» **Fragmento dado**
--

Sin embargo, Kundt insistía en mantener las líneas del frente apurando al máximo a su ejército, únicamente para controlar un territorio, sin pensar en ningún momento en una estrategia general. Era una locura militar. Bolivia había contratado al prusiano equivocado. Para incrementar aún más los problemas bolivianos, pesaba su deseo de hacer la guerra sin gastar dinero. Habían fracasado en el intento de movilizar un ejército más grande que el de los paraguayos a pesar de contar con mucha más población.

En mayo de 1933, de nuevo sin razón aparente, el presidente paraguayo Eusebio Ayala declaró finalmente la guerra a Bolivia. Era la primera declaración de guerra que hacía un país desde la fundación de la Liga de Naciones. Las nobles intenciones de la Liga habían topado con la realidad de las políticas de América del Sur.

--

» **Registros proporcionados**

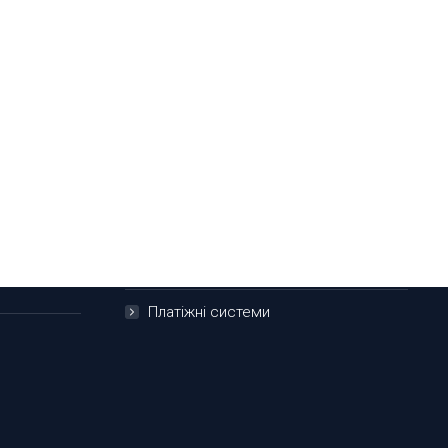
0 800 50 70 80 , (044) 294-75-85
Партнери
Відділення/Банкомати/Термінали
нне
Переказ з картки на картку
Платіжні системи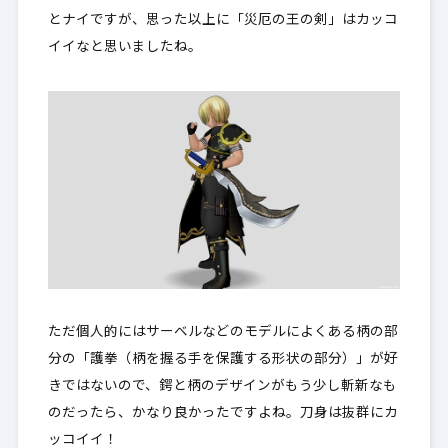
とナイですが、思った以上に「災厄の王の剣」はカッコ
イイなと思いましたね。
ただ個人的にはサーベルなどのモデルによくある柄の部
分の「護拳（柄を握る手を保護する形状の部分）」が好
きではないので、鍔と柄のデザインがもう少し斬新なも
のだったら、かなり良かったですよね。刀身は抜群にカ
ッコイイ！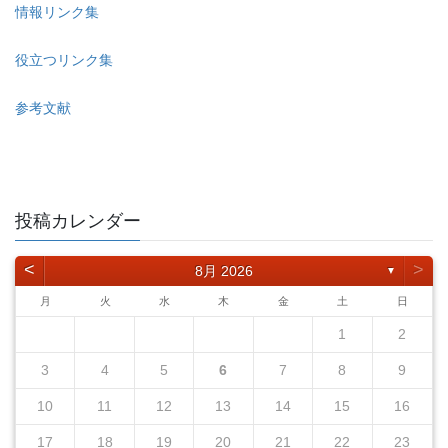
情報リンク集
役立つリンク集
参考文献
投稿カレンダー
<
>
8月 2026
▼
月
火
水
木
金
土
日
1
2
3
4
5
6
7
8
9
10
11
12
13
14
15
16
17
18
19
20
21
22
23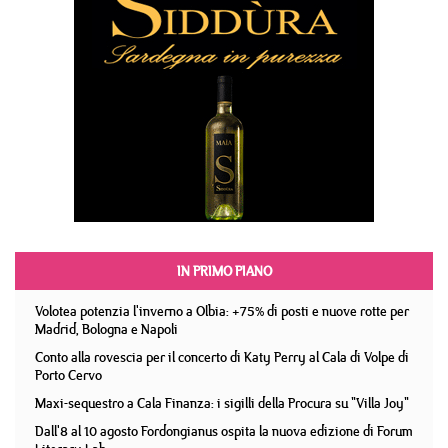
IN PRIMO PIANO
Volotea potenzia l'inverno a Olbia: +75% di posti e nuove rotte per
Madrid, Bologna e Napoli
Conto alla rovescia per il concerto di Katy Perry al Cala di Volpe di
Porto Cervo
Maxi-sequestro a Cala Finanza: i sigilli della Procura su "Villa Joy"
Dall'8 al 10 agosto Fordongianus ospita la nuova edizione di Forum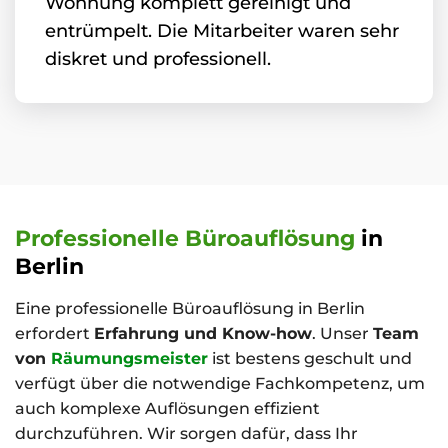
Wohnung komplett gereinigt und
entrümpelt. Die Mitarbeiter waren sehr
diskret und professionell.
Professionelle Büroauflösung
in
Berlin
Eine professionelle Büroauflösung in Berlin
erfordert
Erfahrung und Know-how
. Unser
Team
von
Räumungsmeister
ist bestens geschult und
verfügt über die notwendige Fachkompetenz, um
auch komplexe Auflösungen effizient
durchzuführen. Wir sorgen dafür, dass Ihr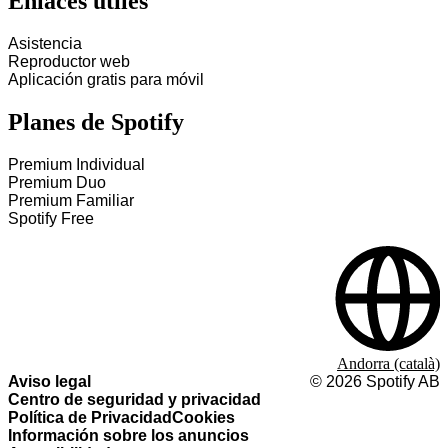
Enlaces útiles
Asistencia
Reproductor web
Aplicación gratis para móvil
Planes de Spotify
Premium Individual
Premium Duo
Premium Familiar
Spotify Free
Andorra (català)
Aviso legal
©
2026
Spotify AB
Centro de seguridad y privacidad
Política de Privacidad
Cookies
Información sobre los anuncios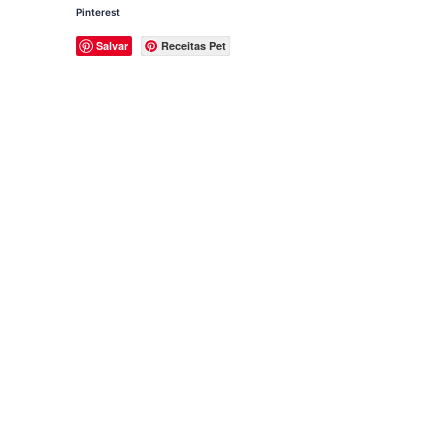
Pinterest
Salvar
Receitas Pet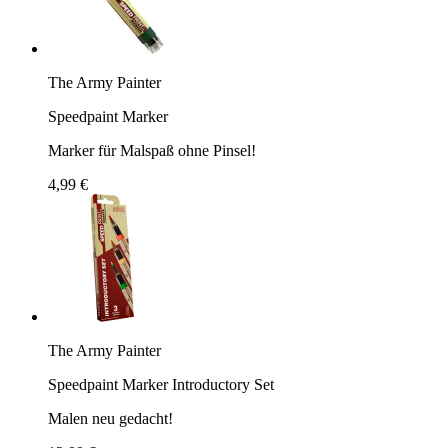
The Army Painter
Speedpaint Marker
Marker für Malspaß ohne Pinsel!
4,99 €
The Army Painter
Speedpaint Marker Introductory Set
Malen neu gedacht!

--

» **Consigna**
Prosigue el fragmento sobre la guerra entre Bolivia y Paraguay a partir de su última oración. Los registros proceden de una fuente distinta.

» **Respuesta a continuación**
Durante septiembre de 1933, Estigarribia siguió adelante. Se abrió paso con movimientos por los flancos, atrapando grandes cantidades de soldados bolivianos. Rodeados y sin agua, los bolivianos se rindieron para no morir de sed. Los paraguayos avanzaron de nuevo, perforaron pozos en busca de agua y asignaron sus reservas. Kundt se mantuvo firme, al parecer demasiado, se negó a solicitar más soldados, así como a realizar ninguna retirada estratégica. Sus subordinados, ya descontentos por el hecho de estar comandados por un extranjero, no comprendieron su decisión de mantener todos los sectores de un frente que se venía abajo. Los pocos aviones de que disponía la fuerza aérea boliviana informaban regularmente de los movimientos paraguayos por los flancos. Kundt no quiso tenerlos en cuenta y aquello resultó ser su perdición. En diciembre se convirtió en la víctima de su propio temido movimiento envolvente doble. No fue capaz de proteger completamente sus flancos, lo primero que se enseñaba en la escuela militar prusiana. Los soldados de Kundt, frustrados por la estrategia de su propio general, rodeados por el enemigo, debilitados por la deshidratación, se vinieron abajo y se dieron a la fuga. Los que lograron escapar únicamente sobrevivieron porque los paraguayos estaban demasiado exhaustos para completar su victoria aplastante. Cuando los dos bandos se calmaron, el ejército boliviano había quedado reducido a sólo 7.000 hombres y un prusiano que se paseaba por el campo de batalla rezongando en alemán algo sobre movimientos envolventes dobles. Los bolivianos estaban de nuevo justo donde se encontraban al empezar el conflicto.

La derrota significaba demasiado incluso para los bolivianos. A Das Ringer le dieron la patada. Auf Wiedersehen al alemán, que se quedó algún tiempo en La Paz y más tarde, en febrero de 1934, entregó su dimisión. Pero el despido de Kundt no mejoró las inestables relaciones de Salamanca con los generales.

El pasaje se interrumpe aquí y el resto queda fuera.